寒さにもかかわらず上半身を露わにした将門や経明ら年若き従類らが、互いに身体を火照らせ、上腕二頭筋の躍動も見事に胸毛脇の毛も露わに鍛錬に汗を迸らせる姿は何という浮世離れした光景であったろうか!
「……うふ、うふふ」
作者も、これ以上何と筆致して良いか判らぬ。
(嗚呼っ! あの光景、……切り取って何処かに飾っておきたい。うふふふ)
そんなあられもない妄想に一人耽り火鉢の前でもじもじ悶々としていた時、
「――御前様」
突如敷居の向こうから呼びかける男の声に甘い夢想は破られ思わず「うきゃあ!」と声を上げた。
「だ、誰か⁉」
慌てて身繕いを正し簾を捲った美那緒の前に荷役の一人が畏まって控えていた。頬かむりをしていて素顔は見えぬ。
「何奴じゃ。女人の部屋に一人忍ぼうとは不届きぞ!」
「……ああ、久々に聞いても聞き違えることはねえ。……やはりその声は、俺達の頭目様じゃ!」
そう言って頬かむりをとってニッと笑ってみせる男の真っ白な前髪がばさりと顔に掛った。
「……まさか、シロか⁉ 無事じゃったか!」
若者とは思えぬ真っ白な髪に雪のような真っ白な肌、兎のように赤い双眸。
僦馬の党の副頭目、シロであった。
思わず美那緒はシロの首根っこに抱きつき嗚咽を漏らす。
「シロ、逢いたかったぞ。……皆は無事か?」
「若い奴らが何人かやられちまったが、フジマルもダンシも、コユウザも古株は皆無事でさあ。今日の荷役の内にも仲間の何人かを紛れ込ませていますぜ」
「すまぬ。俺はお前達を置いて一人逃げてしまった。許してくれ、どうしても謝りたかったのじゃ。自分が許せぬのじゃ!」
「なァに、何処へ消え失せたって俺達の頭目はあんたしか居ねえ。結局皆の帰る場所はあんたの傍しかねえんだ。地獄の入り口までお供しますぜ!」
それはそうと、とシロは不意に声を潜めて言った。
「……あの子春丸とかいう出入りの野郎。気を付けた方が良いぜ。良兼とつるんでやがる」
「まことか?」
驚いて美那緒は顔を上げる。人の好さそうな子春丸が敵の調略を受けているとは俄かには信じがたい。
「来年は戦はねえだろうとか調子の良いこと言って胡麻摺ってやがったが、あれは近いうちに上総は動くね。俺はそう睨んでる。……それにしても、」
苦笑しながらしみじみと変わり果てた己が頭目の単衣装束を眺めやる。
「暫く見ねえと思ったら、まさかお頭、将門の奥方にすり替わっているとはね。よく襤褸が出ねえもんだ」
今にも吹き出しかねぬ盗賊の配下に向かって頭目は胸を張って答えた。
「いつも言っていたであろう。俺は育ちは悪いが生まれは良いのじゃ!」
小用に立つと言って夕餉の席を中座した子春丸は、人目を忍ぶように営所の周囲を見回し、そっと気配を消して歩み進める。

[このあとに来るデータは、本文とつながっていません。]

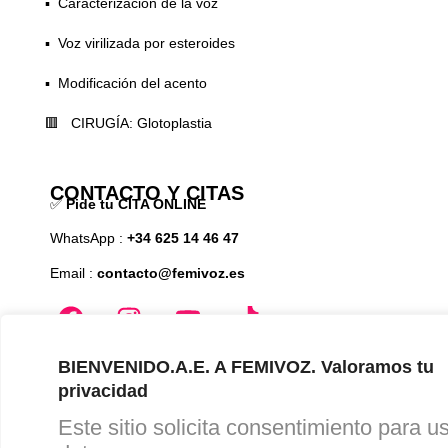
▪️ Caracterización de la voz
▪️ Voz virilizada por esteroides
▪️ Modificación del acento
🟥 CIRUGÍA: Glotoplastia
CONTACTO Y CITAS
✅
Pide tu CITA ONLINE
WhatsApp :
+34 625 14 46 47
Email :
contacto@femivoz.es
BIENVENIDO.A.E. A FEMIVOZ. Valoramos tu
privacidad
Aviso Legal
Este sitio solicita consentimiento para u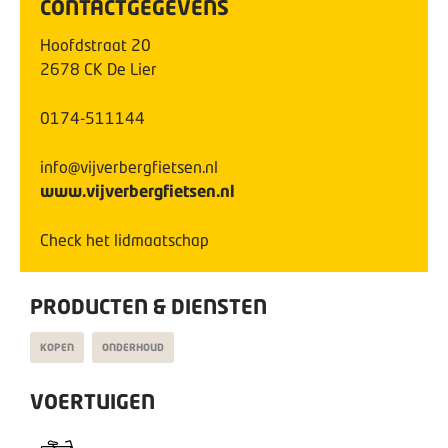
CONTACTGEGEVENS
Hoofdstraat
20
2678 CK
De Lier
0174-511144
info@vijverbergfietsen.nl
www.vijverbergfietsen.nl
Check het lidmaatschap
PRODUCTEN & DIENSTEN
KOPEN
ONDERHOUD
VOERTUIGEN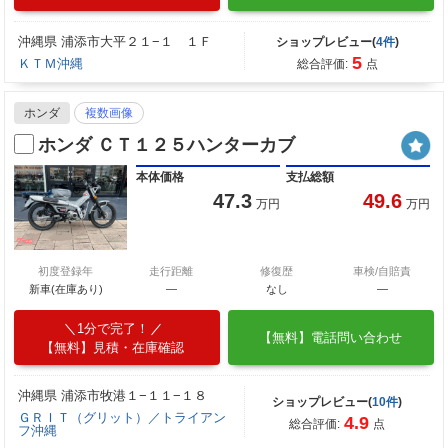
沖縄県 浦添市大平２１−１ １Ｆ
ショップレビュー(
4件
)
5
ＫＴＭ沖縄
総合評価:
点
ホンダ
複数画像
ホンダ ＣＴ１２５ハンターカブ
本体価格
支払総額
47.3
49.6
万円
万円
初度登録年
走行距離
修復歴
車検/自賠責
新車(在庫あり)
―
なし
―
1分で完了！
【無料】電話問い合わせ
【無料】見積・在庫確認
沖縄県 浦添市牧港１−１１−１８
ショップレビュー(
10件
)
ＧＲＩＴ（グリット）／トライアン
4.9
総合評価:
点
フ沖縄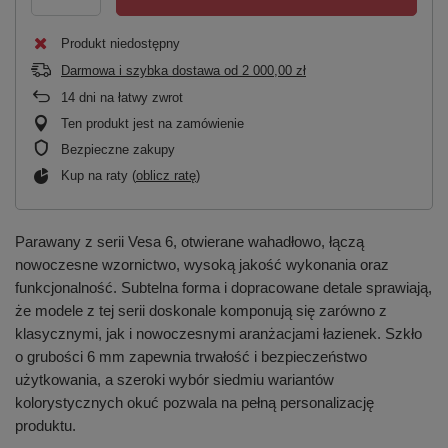
Produkt niedostępny
Darmowa i szybka dostawa
od
2 000,00 zł
14
dni na łatwy zwrot
Ten produkt jest na zamówienie
Bezpieczne zakupy
Kup na raty (
oblicz ratę
)
Parawany z serii Vesa 6, otwierane wahadłowo, łączą
nowoczesne wzornictwo, wysoką jakość wykonania oraz
funkcjonalność. Subtelna forma i dopracowane detale sprawiają,
że modele z tej serii doskonale komponują się zarówno z
klasycznymi, jak i nowoczesnymi aranżacjami łazienek. Szkło
o grubości 6 mm zapewnia trwałość i bezpieczeństwo
użytkowania, a szeroki wybór siedmiu wariantów
kolorystycznych okuć pozwala na pełną personalizację
produktu.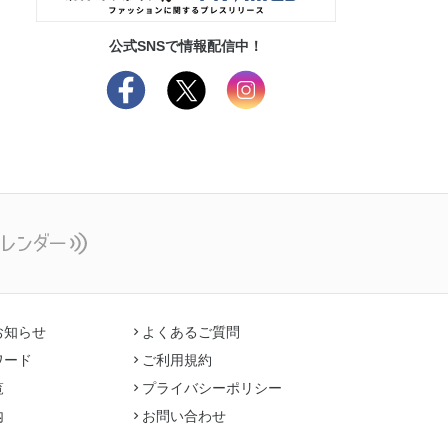
公式SNSで情報配信中！
お知らせ
よくあるご質問
ワード
ご利用規約
覧
プライバシーポリシー
内
お問い合わせ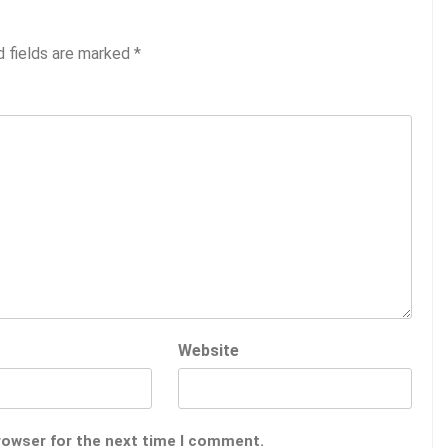
d fields are marked
*
Website
rowser for the next time I comment.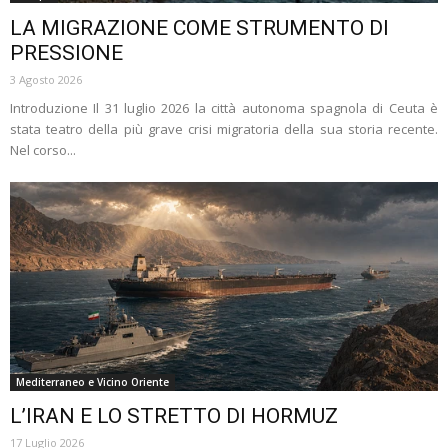
LA MIGRAZIONE COME STRUMENTO DI
PRESSIONE
3 Agosto 2026
Introduzione Il 31 luglio 2026 la città autonoma spagnola di Ceuta è
stata teatro della più grave crisi migratoria della sua storia recente.
Nel corso...
Mediterraneo e Vicino Oriente
L’IRAN E LO STRETTO DI HORMUZ
17 Luglio 2026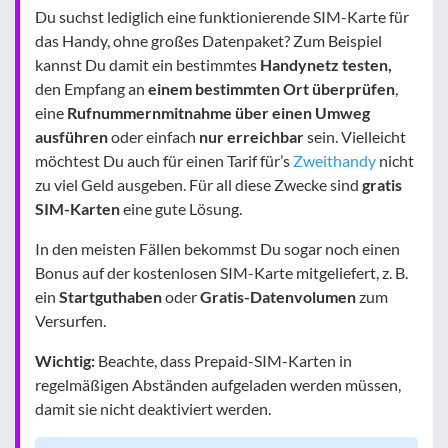
Du suchst lediglich eine funktionierende SIM-Karte für
das Handy, ohne großes Datenpaket? Zum Beispiel
kannst Du damit ein bestimmtes
Handynetz testen,
den Empfang an
einem bestimmten Ort überprüfen
,
eine
Rufnummernmitnahme über einen Umweg
ausführen
oder einfach
nur erreichbar
sein. Vielleicht
möchtest Du auch für einen Tarif für’s
Zweithandy
nicht
zu viel Geld ausgeben. Für all diese Zwecke sind
gratis
SIM-Karten
eine gute Lösung.
In den meisten Fällen bekommst Du sogar noch einen
Bonus auf der kostenlosen SIM-Karte mitgeliefert, z. B.
ein
Startguthaben
oder
Gratis-Datenvolumen
zum
Versurfen.
Wichtig:
Beachte, dass Prepaid-SIM-Karten in
regelmäßigen Abständen aufgeladen werden müssen,
damit sie nicht deaktiviert werden.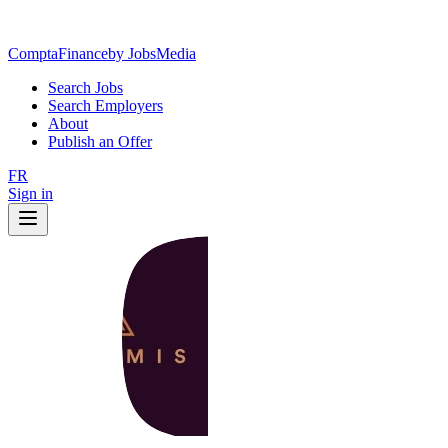
ComptaFinance
by JobsMedia
Search Jobs
Search Employers
About
Publish an Offer
FR
Sign in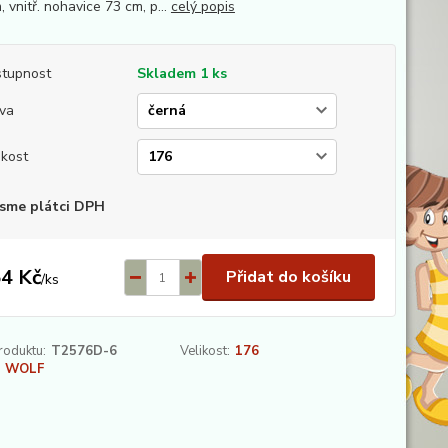
 vnitř. nohavice 73 cm, p...
celý popis
tupnost
Skladem 1 ks
va
ikost
sme plátci DPH
4 Kč
Přidat do košíku
/
ks
roduktu:
T2576D-6
Velikost:
176
WOLF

勝手知ったる蔵周りもあれば、滅多に人の寄り付かぬ矢倉もある。どうせ足跡を残したところでこの雪だ。明朝には跡も判るまい。
――其の兵具の置き所、将門が夜の遁所、及び東西の馬打ち、南北の出入を悉く見せ知らしむ。
(……これだけ要所を抑えられて屋敷を囲まれたとしたら、到底将門様に勝ち目はあるまいだろうな)
一通り営所周りを巡回した子春丸は、肩の雪を払いながら神妙なほど無表情に夕餉の席へ戻った。